Hail Lucifer and King Belial for getting me out of my garbage fire of a relationship, I will never be able to thank them enough. 2 weeks ago I asked Lucifer to remove my lying, cheating, emotionally abusive covert narcissist boyfriend of 2.5 years from my life in any way possible or guide me to a spirit who could. I broke down in tears during the evocation and I felt kind of silly for that, but there was a strong comforting presence in the room. I got a sense of “you’re going to be okay”. I also got a sudden headache in my 3rd-eye spot right as I was ending the evocation. It felt like something entered my brain from the outside in, I don’t know how else to describe the sensation.
For the whole week following that, I hadn’t been able to get Belial out of my mind so I took that as a sign. I had strong chills from the moment I started chanting his enn. I know he’s contacted me in the past through dreams, like a few months ago right after I first found out about the extent of BF’s lies and cheating, I dreamed that I unfolded a piece of paper with Belial’s name on it. It seems like he’s just been waiting for me to call him to get this chud out of my life. I asked him to sever whatever ties were holding me to my now ex- psychological, emotional, spiritual, etc, just get rid of whatever is making it so hard to leave. I offered him a shot of Kraken rum, some nice salted dark chocolate, some of my blood on his sigil, and promised a thank-you post here when all was said & done.
I went to put the offerings on the altar but felt the strongest urge to drink the rum. I NEVER drink alcohol, I can’t stand the taste but I had this little voice in my mind saying “chug! chug! chug!” I laughed out loud and asked him if he wanted to me to drink it and got the feeling that he would be greatly entertained if I did. Down the hatch it went lol. Side note- it wasn’t that bad, I may drink with Belial more often now.

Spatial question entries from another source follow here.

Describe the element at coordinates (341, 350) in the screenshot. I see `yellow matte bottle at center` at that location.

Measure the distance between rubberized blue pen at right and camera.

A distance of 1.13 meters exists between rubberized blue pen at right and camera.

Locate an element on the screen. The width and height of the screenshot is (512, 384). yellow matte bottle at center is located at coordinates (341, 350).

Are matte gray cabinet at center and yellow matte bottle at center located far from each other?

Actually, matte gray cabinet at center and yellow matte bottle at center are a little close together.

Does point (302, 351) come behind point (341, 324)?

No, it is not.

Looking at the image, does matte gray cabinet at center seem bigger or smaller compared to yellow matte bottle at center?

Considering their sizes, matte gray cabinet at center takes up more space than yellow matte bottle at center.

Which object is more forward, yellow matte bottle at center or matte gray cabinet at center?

After the events of this past week I really think having me drink it was not just so he could have a good chuckle at a lightweight gagging down liquor, but also his way of transplanting me with the strength and righteous anger I needed to finally stand up for myself cause it was like a switch flipped as soon as I took that shot. I no longer felt any fondness or loyalty to my ex, only disgust and anger. The fog completely lifted. I stewed for a few more days trying to decide how to break things off but by Thursday night I was on the verge of exploding with rage and finally just dumped him in no uncertain terms via email. Judge me for that if you will, but with any type of abuser it’s not always safe to break up with them in person. I blocked him everywhere, deleted my facebook, muted him on work chat(can’t block completely, unfortunately), and am finally done. And it feels different this time too. I’ve tried to leave twice before but I still loved him and felt guilty for dumping him. This time though- Just relief, optimism, and a strength I haven’t felt in years. My appetite is back and I’m laughing and smiling again.
Ex is still trying to message me at work, the standard BuT i LoVe YoU LeT mE eXpLaIn! fake remorse manipulative BS followed by sending links to videos and memes as if we’re still friends or something but I’m not responding. I WANT to respond and tell him off, but I know it’s all just a hoovering attempt and with narcissists any attention you give them, positive or negative, only serves to encourage them.
Thank you thank you thank you Lucifer and Belial. I love you both so much. Lucifer already has his own dedicated altar spot, but Belial is definitely getting one now too.
I may still send Glasya-Labolas after him(and go to HR) if he doesn’t stop bugging me, but holy shit y’all. It truly is Independence Day.